> _EXERCISE TASKS_:
[a] Reproduce the excerpt about Christie word for word, between "In later life, Christie" and "Windsor, Nova Scotia.", inclusive.
[b] According to the excerpt about Christie, in which cemetery was Christie buried?

In later life, Christie grew increasingly irascible, but also mended fences with old political opponents, such as John Neilson, who had led the efforts to exclude Christie from the Legislative Assembly of Lower Canada. He also developed a close friendship with Papineau, and worked to have Papineau's pre-1837 salary as Speaker of the Assembly paid to him.

Christie died at Quebec City in 1856, and was buried at Mount Hermon Cemetery, the Anglican cemetery in Sillery.

In 1874, the township of Christie was created in the Gaspésie, named after Christie. The community of Christie is now part of a larger municipality, La Martre, Quebec.

In 1938, Christie was designated a National Historic Person by the federal government, with a commemorative plaque at his birthplace in Windsor, Nova Scotia.

== Works ==
- Memoirs Of The Administration of the Colonial Government Of Lower-Canada, By Sir James Henry Craig, And Sir George Prevost, from the Year 1807 until the Year 1815 : Comprehending the Military and Naval Operations in the Canadas during the Late War with the United States of America (Quebec: 1818)
- Memoirs of the administration of the government of Lower-Canada by Sir Gordon Drummond, Sir John Coape Sherbrooke, the late Duke of Richmond, James Monk, Esquire, and Sir Peregrine Maitland; continued from the 3d April, 1815 until the 18th June, 1820 (Quebec: New Printing House, 1820).

> _SUPPLIED MATERIAL_:

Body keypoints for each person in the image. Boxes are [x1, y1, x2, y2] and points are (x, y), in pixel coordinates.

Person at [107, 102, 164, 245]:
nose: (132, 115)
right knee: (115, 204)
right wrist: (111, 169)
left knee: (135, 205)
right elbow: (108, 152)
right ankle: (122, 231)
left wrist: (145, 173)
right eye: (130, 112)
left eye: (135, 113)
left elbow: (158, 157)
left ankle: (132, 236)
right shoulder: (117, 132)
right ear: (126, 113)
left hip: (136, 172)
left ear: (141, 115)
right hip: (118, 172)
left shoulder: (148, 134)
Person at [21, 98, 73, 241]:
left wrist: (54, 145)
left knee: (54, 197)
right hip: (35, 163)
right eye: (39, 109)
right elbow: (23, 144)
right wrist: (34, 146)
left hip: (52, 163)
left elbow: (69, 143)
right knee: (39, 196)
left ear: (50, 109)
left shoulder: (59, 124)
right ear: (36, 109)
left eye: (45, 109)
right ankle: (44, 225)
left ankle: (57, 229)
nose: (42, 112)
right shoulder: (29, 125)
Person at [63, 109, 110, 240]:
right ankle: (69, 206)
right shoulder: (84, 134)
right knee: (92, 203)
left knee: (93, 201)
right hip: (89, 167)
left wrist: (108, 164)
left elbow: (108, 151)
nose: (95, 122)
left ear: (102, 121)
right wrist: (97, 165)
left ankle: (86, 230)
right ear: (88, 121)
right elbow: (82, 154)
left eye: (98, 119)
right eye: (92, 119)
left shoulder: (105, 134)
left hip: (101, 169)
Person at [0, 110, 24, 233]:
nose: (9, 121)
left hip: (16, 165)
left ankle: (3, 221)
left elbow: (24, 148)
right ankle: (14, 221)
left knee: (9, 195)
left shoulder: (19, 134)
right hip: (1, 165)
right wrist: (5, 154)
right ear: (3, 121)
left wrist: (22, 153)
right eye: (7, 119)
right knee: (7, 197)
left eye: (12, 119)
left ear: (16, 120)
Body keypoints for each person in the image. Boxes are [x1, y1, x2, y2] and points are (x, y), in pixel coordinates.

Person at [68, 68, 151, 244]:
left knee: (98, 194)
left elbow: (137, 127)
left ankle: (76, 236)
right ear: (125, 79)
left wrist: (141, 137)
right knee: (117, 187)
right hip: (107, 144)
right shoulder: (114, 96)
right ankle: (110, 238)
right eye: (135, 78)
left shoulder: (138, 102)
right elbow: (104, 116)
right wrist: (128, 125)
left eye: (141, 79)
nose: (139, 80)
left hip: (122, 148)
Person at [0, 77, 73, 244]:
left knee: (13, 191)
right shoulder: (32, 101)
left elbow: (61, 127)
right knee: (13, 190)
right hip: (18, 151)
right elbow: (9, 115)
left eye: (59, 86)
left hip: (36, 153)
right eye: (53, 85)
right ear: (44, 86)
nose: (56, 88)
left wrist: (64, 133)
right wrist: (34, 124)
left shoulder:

> _SET OF ANSWERS_:
[a]
In later life, Christie grew increasingly irascible, but also mended fences with old political opponents, such as John Neilson, who had led the efforts to exclude Christie from the Legislative Assembly of Lower Canada. He also developed a close friendship with Papineau, and worked to have Papineau's pre-1837 salary as Speaker of the Assembly paid to him.

Christie died at Quebec City in 1856, and was buried at Mount Hermon Cemetery, the Anglican cemetery in Sillery.

In 1874, the township of Christie was created in the Gaspésie, named after Christie. The community of Christie is now part of a larger municipality, La Martre, Quebec.

In 1938, Christie was designated a National Historic Person by the federal government, with a commemorative plaque at his birthplace in Windsor, Nova Scotia.

[b] Mount Hermon Cemetery, the Anglican cemetery in Sillery.